• [INPUT]
——

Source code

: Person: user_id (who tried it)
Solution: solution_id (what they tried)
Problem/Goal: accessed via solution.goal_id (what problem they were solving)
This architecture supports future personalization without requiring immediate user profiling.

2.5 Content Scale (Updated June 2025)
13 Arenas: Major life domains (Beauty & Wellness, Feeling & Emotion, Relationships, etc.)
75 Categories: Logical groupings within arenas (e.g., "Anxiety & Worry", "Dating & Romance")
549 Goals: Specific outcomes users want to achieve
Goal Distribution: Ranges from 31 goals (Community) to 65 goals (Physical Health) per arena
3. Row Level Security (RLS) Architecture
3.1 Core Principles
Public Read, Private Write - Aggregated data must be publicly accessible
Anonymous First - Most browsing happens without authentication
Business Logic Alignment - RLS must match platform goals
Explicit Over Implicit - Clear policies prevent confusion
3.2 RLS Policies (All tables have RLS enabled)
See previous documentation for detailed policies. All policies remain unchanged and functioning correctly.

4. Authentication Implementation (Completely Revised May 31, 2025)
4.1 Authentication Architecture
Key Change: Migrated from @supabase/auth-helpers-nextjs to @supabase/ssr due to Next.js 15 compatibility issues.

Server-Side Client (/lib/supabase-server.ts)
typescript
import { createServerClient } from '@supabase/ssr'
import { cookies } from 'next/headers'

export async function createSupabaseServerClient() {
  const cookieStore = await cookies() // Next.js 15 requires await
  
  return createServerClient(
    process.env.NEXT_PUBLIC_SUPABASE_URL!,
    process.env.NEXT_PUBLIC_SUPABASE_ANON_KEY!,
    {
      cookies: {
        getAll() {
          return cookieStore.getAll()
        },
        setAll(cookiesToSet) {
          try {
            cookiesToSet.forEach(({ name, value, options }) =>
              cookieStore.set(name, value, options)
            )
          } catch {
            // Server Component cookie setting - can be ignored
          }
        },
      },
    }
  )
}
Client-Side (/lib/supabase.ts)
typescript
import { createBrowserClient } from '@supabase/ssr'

——

• [EXERCISE DETAILS]
Lines after the one containing "Key Change: Migrated" are not part of the task. Output the entries exactly from their first line through that one.

• [TASK ANSWER]
Source code

: Person: user_id (who tried it)
Solution: solution_id (what they tried)
Problem/Goal: accessed via solution.goal_id (what problem they were solving)
This architecture supports future personalization without requiring immediate user profiling.

2.5 Content Scale (Updated June 2025)
13 Arenas: Major life domains (Beauty & Wellness, Feeling & Emotion, Relationships, etc.)
75 Categories: Logical groupings within arenas (e.g., "Anxiety & Worry", "Dating & Romance")
549 Goals: Specific outcomes users want to achieve
Goal Distribution: Ranges from 31 goals (Community) to 65 goals (Physical Health) per arena
3. Row Level Security (RLS) Architecture
3.1 Core Principles
Public Read, Private Write - Aggregated data must be publicly accessible
Anonymous First - Most browsing happens without authentication
Business Logic Alignment - RLS must match platform goals
Explicit Over Implicit - Clear policies prevent confusion
3.2 RLS Policies (All tables have RLS enabled)
See previous documentation for detailed policies. All policies remain unchanged and functioning correctly.

4. Authentication Implementation (Completely Revised May 31, 2025)
4.1 Authentication Architecture
Key Change: Migrated from @supabase/auth-helpers-nextjs to @supabase/ssr due to Next.js 15 compatibility issues.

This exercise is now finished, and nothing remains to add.